Work to be completed: Scan the entries that follow and work out how many lines contain "middle". Give the number and nothing else.

Working data:

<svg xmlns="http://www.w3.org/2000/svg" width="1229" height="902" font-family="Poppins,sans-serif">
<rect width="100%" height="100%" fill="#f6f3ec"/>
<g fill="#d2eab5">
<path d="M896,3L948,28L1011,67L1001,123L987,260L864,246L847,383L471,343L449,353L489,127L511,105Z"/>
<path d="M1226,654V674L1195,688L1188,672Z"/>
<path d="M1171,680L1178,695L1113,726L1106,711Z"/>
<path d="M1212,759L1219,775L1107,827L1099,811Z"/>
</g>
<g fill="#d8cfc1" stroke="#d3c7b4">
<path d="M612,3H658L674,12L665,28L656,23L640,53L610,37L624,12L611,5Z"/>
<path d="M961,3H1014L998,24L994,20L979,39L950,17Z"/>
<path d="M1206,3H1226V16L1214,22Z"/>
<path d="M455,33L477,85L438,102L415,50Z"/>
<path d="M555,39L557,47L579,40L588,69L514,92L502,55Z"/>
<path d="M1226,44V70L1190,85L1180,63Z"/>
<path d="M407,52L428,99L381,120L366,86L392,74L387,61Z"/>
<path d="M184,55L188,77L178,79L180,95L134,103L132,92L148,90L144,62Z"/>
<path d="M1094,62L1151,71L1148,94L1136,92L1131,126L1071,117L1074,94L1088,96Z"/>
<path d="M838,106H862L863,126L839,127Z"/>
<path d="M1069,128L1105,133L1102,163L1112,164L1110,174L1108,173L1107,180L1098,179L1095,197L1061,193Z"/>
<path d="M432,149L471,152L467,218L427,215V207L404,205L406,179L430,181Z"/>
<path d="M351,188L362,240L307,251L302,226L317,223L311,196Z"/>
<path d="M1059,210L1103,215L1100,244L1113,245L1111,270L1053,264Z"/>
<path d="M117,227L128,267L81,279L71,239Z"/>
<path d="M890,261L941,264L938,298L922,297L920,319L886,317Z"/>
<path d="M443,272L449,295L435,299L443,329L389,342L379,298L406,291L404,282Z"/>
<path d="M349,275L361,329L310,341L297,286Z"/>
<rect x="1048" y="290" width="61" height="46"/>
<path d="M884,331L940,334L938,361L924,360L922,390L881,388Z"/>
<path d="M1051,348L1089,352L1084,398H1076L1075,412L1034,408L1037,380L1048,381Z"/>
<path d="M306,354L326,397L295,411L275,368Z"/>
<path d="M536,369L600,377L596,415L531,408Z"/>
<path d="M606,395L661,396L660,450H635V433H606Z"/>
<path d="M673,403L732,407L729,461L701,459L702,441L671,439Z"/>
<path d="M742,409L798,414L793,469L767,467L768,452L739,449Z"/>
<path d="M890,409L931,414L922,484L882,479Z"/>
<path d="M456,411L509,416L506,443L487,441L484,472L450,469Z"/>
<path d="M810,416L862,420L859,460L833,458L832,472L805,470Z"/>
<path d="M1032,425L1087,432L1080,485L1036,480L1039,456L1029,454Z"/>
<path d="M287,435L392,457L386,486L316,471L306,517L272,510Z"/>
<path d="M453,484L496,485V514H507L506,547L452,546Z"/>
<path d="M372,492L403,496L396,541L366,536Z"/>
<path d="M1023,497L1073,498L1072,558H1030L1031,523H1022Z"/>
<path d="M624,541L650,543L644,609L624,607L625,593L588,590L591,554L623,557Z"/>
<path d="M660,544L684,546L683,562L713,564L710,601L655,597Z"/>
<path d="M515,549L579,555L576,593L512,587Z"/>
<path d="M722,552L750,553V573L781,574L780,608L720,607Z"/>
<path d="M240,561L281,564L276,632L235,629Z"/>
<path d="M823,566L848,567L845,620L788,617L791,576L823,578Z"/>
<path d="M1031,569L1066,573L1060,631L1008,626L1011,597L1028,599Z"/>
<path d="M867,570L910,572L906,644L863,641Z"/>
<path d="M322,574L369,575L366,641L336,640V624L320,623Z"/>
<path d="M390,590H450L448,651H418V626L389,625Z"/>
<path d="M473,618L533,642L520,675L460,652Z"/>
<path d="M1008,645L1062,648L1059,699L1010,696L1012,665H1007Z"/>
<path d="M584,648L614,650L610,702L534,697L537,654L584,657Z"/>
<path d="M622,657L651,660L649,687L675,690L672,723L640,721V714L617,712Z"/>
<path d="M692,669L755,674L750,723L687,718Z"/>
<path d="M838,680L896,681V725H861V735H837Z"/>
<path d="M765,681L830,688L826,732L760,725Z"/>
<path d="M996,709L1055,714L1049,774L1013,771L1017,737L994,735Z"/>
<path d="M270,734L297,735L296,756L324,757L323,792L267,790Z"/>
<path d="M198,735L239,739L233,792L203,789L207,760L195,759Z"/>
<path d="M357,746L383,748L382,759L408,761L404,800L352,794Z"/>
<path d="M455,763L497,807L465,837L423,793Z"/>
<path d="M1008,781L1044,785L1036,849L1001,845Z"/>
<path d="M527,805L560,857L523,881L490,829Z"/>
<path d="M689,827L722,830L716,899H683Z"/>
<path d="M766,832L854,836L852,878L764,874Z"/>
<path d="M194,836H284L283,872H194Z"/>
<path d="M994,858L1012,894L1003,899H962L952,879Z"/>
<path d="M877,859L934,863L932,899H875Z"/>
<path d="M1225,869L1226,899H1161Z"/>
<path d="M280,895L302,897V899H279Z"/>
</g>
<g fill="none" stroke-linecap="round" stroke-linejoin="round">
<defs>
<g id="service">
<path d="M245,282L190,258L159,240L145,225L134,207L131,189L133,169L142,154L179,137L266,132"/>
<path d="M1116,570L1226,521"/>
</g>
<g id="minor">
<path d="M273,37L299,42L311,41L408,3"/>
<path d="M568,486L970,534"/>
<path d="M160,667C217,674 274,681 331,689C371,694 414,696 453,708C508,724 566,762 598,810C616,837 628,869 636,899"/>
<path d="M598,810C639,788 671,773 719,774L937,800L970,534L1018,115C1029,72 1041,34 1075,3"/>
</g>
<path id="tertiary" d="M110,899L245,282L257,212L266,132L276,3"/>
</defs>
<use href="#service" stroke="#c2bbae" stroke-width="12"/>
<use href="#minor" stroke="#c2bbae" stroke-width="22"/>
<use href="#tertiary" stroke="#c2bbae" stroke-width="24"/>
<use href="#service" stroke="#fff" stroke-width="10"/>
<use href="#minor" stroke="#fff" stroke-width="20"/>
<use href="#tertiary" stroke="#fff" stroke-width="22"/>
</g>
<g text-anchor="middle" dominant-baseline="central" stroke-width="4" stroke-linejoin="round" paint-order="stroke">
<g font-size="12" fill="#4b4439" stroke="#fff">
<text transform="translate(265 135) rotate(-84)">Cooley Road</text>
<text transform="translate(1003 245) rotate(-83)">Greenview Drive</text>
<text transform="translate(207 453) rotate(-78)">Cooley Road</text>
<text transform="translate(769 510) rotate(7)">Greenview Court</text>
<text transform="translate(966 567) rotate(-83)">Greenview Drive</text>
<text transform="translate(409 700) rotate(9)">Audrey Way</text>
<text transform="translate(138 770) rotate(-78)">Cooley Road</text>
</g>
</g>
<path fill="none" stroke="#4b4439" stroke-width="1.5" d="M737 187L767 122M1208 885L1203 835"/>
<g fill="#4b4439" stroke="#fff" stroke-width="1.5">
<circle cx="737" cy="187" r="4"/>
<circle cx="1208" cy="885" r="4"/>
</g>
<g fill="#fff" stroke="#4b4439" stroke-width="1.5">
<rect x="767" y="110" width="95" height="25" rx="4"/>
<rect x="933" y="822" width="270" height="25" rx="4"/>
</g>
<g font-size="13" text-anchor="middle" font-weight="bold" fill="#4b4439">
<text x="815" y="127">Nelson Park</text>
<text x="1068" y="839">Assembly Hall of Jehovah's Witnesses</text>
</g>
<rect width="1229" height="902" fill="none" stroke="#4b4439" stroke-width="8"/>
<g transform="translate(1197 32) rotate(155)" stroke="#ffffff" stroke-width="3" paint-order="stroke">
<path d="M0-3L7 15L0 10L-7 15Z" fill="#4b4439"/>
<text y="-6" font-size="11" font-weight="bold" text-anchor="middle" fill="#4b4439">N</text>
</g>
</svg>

Exercise response: 3